**Exercise instructions:**
Show every line of the rows that contains the string "derivedFrom", copying each one in full.

**Data supplied:**
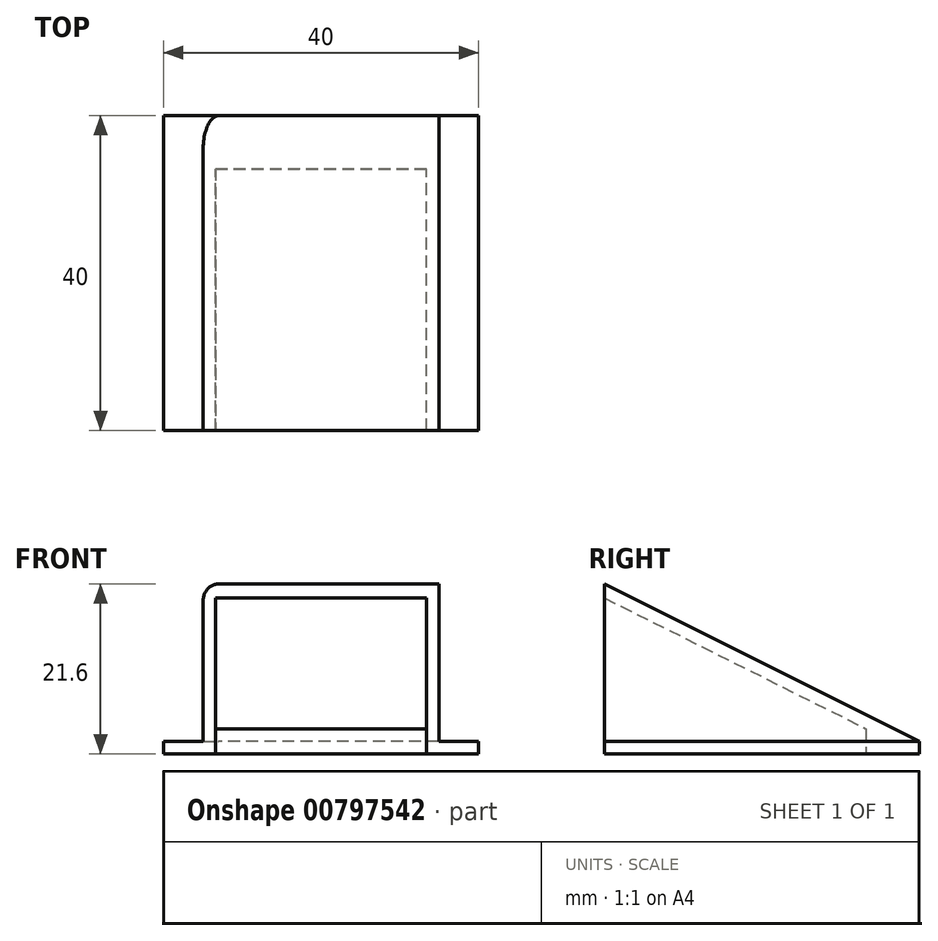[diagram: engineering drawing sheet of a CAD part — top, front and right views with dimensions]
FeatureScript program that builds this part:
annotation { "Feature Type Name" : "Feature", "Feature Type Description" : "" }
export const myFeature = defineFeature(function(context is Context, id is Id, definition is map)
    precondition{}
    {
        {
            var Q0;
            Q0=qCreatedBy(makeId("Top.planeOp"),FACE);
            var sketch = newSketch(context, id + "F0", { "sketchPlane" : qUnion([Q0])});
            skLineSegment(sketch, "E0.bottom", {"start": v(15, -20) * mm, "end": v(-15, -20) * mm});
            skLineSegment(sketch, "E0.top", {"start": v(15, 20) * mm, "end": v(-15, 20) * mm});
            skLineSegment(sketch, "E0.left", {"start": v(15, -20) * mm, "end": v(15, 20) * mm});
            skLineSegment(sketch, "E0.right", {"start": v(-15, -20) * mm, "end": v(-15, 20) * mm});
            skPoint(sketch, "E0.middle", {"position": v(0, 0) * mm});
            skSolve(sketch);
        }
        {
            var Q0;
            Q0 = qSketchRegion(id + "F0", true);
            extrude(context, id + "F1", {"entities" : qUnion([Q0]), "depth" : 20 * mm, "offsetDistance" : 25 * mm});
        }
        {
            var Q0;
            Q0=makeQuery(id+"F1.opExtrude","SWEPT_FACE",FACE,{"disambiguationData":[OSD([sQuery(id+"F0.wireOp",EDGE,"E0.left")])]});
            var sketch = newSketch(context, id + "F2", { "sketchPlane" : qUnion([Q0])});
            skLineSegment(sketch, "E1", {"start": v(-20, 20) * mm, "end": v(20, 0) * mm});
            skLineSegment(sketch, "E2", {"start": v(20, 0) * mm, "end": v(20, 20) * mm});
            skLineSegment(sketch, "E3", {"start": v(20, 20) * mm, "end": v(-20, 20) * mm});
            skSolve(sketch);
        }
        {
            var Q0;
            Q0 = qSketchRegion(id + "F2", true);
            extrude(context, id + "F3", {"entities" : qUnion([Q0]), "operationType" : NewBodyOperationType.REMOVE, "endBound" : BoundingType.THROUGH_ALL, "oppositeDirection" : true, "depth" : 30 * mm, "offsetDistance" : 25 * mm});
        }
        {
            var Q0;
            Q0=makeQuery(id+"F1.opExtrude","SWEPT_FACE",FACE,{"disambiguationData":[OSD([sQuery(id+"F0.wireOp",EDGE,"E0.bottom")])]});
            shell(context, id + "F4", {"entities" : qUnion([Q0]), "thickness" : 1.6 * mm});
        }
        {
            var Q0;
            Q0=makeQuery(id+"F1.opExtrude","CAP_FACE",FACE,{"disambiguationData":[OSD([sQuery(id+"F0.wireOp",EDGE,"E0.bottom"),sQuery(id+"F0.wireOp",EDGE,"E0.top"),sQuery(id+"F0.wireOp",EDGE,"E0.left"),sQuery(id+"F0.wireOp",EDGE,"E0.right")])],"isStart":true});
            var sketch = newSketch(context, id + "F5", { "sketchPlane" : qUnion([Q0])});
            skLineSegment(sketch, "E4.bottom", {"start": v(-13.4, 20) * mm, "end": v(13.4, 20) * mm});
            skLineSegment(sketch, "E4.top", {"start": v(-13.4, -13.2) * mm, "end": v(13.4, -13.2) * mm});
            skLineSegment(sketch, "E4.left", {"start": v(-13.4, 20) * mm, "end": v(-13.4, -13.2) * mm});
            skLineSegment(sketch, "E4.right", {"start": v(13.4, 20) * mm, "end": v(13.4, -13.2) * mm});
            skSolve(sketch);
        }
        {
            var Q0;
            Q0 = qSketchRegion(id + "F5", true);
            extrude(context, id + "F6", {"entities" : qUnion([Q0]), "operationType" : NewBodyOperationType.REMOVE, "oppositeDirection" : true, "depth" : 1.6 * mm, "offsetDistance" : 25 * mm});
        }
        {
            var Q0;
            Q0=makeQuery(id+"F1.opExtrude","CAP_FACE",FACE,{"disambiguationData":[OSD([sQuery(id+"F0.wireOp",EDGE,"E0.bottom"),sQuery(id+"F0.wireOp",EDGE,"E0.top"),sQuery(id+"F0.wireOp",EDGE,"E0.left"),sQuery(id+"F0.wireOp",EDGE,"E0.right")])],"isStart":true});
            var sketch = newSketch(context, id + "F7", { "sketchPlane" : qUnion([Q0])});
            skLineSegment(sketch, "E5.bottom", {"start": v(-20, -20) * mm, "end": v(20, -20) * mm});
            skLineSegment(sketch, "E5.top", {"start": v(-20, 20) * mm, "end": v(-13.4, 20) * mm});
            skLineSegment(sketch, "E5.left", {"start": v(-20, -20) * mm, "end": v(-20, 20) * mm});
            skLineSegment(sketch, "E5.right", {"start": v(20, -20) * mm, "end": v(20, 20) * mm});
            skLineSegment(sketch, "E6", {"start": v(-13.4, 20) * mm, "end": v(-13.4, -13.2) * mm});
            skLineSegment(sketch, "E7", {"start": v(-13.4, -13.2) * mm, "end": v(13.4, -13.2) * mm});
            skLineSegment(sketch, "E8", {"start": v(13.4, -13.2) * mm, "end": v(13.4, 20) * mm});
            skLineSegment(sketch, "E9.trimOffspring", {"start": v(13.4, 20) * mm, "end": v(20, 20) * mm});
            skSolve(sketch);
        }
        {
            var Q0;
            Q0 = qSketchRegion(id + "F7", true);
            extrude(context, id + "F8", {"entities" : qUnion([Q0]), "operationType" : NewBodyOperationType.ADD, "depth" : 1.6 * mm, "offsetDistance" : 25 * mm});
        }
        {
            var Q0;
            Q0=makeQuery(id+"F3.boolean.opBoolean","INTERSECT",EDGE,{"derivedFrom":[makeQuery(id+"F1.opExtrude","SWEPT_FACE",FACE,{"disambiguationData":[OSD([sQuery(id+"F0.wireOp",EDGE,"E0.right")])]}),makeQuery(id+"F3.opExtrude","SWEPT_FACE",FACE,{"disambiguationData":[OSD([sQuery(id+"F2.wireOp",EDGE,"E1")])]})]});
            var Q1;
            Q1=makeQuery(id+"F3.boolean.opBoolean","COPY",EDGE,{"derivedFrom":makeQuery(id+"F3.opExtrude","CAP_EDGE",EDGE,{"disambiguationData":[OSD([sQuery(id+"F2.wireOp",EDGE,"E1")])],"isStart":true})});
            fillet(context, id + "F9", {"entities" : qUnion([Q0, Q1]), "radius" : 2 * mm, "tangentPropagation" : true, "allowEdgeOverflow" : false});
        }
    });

==

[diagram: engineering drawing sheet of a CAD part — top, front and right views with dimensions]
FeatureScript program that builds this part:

**Answer to the task:**
            Q0=makeQuery(id+"F3.boolean.opBoolean","INTERSECT",EDGE,{"derivedFrom":[makeQuery(id+"F1.opExtrude","SWEPT_FACE",FACE,{"disambiguationData":[OSD([sQuery(id+"F0.wireOp",EDGE,"E0.right")])]}),makeQuery(id+"F3.opExtrude","SWEPT_FACE",FACE,{"disambiguationData":[OSD([sQuery(id+"F2.wireOp",EDGE,"E1")])]})]});
            Q1=makeQuery(id+"F3.boolean.opBoolean","COPY",EDGE,{"derivedFrom":makeQuery(id+"F3.opExtrude","CAP_EDGE",EDGE,{"disambiguationData":[OSD([sQuery(id+"F2.wireOp",EDGE,"E1")])],"isStart":true})});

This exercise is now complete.